[start Text to read]

First Cohort of Teachers in Kansas City DOE Grant Reflect on Program

| February 14, 2014
Kansas City ESOL grant

Webster Kansas City celebrated with the first cohort after completing their ESOL certificates in December.

In the spring of 2012, Webster University was awarded a five-year National Professional Development Grant by the Department of Education, funding “The Culturally Responsive Instruction for English Learners Project.”

Now nearly two years later, the project’s first participants are seeing results.

Over the past 18 months, 12 full-time teachers doubled as full-time students, taking professional development steps to make their classrooms a better learning environment for all. They signify a necessary evolution in education for their Kansas City community and country. Supported by the largest federal grant ever received by Webster University, they are now holders of an earned ESOL (English Speakers of Other Languages) certificate from Webster University’s Kansas City campus location.

“I have been able to help teachers throughout the building strengthen their instructional delivery through strategies and application of strategies to help all learners, not just English Language Learners (ELLs)” reports Ali M. Johnston-Hull, graduate of the program and an instructional coach at J.A. Rogers Elementary.

Preparing for, and Educating, a More Diverse Society

While the country is increasingly encountering a diverse range of learners, these teachers in Kansas City, Mo., are putting forth their best efforts to welcome and effectively engage these students. More than 40 percent of students who call the Kansas City Missouri School District home are English Language Learners.

That’s where Webster University and the federal grant come in. One in four children in America (up from one in five when the $1.9 million grant was approved just two years ago) are from immigrant families where at least one other language aside from English is spoken in the home.

“The diversity in our nation’s schools is not fully reflected in the teaching force” according to To be more effective in this context, teachers must increase their knowledge in the areas of oral language development, academic language, and cultural diversity and inclusivity.

Rosalind O’Hora, instructional leader at Whittier Elementary School, recognizes that, “As ELLs, they were unable to verbalize their needs. So meeting those needs was much more challenging until [I] completed the classes at Webster, which helped [me] to better anticipate their needs.”

Advocates for ELL Students and their Families

The program gives teachers the opportunity to act as needed advocates for English Language Learners and their families.

“One of the values of the program is to learn that ELLs and their families need advocates,” says Gayle Bradshaw, coordinator and adjunct faculty at Webster Kansas City. “As teachers of ELL’s, we owe our families and communities the respect and support to help them become successful members of our society.”

[end Text to read]
[start Extracted records]

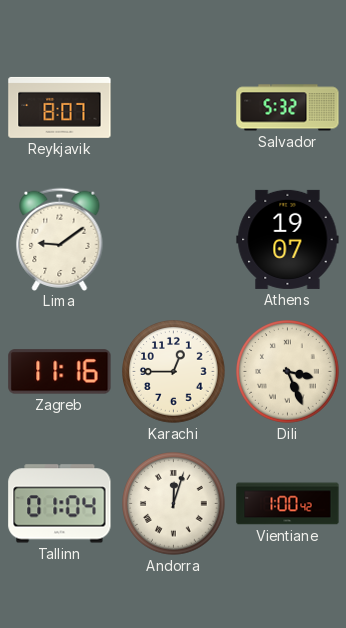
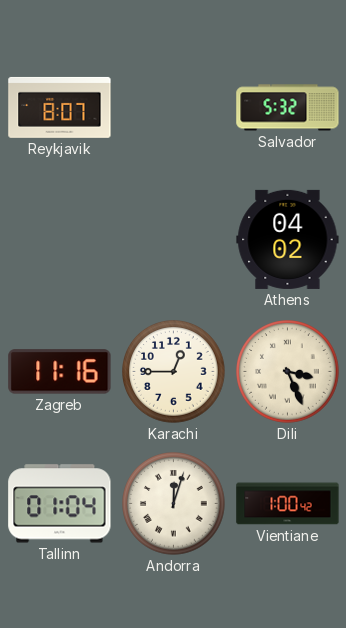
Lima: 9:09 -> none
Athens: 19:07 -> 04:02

[end Extracted records]
[start Extracted records]

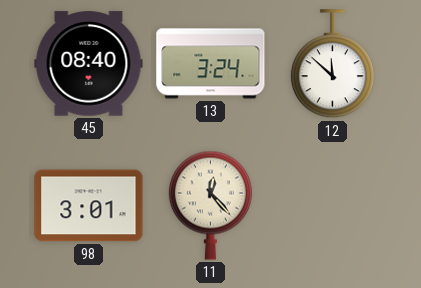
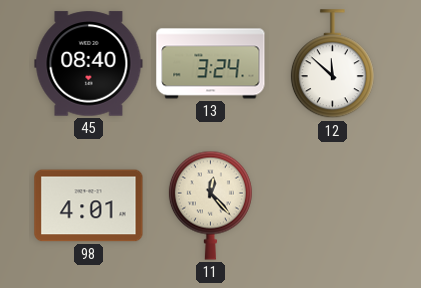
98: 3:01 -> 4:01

[end Extracted records]

Prompt 1: Copy the Kansas City ESOL grant text from "That’s where Webster" to "in the home.", swapping "immigrant families" for "multilingual households".
Prompt 2: According to the Kansas City ESOL grant text, what is the dollar amount of the federal grant?

Response 1:
That’s where Webster University and the federal grant come in. One in four children in America (up from one in five when the $1.9 million grant was approved just two years ago) are from multilingual households where at least one other language aside from English is spoken in the home.

Response 2: $1.9 million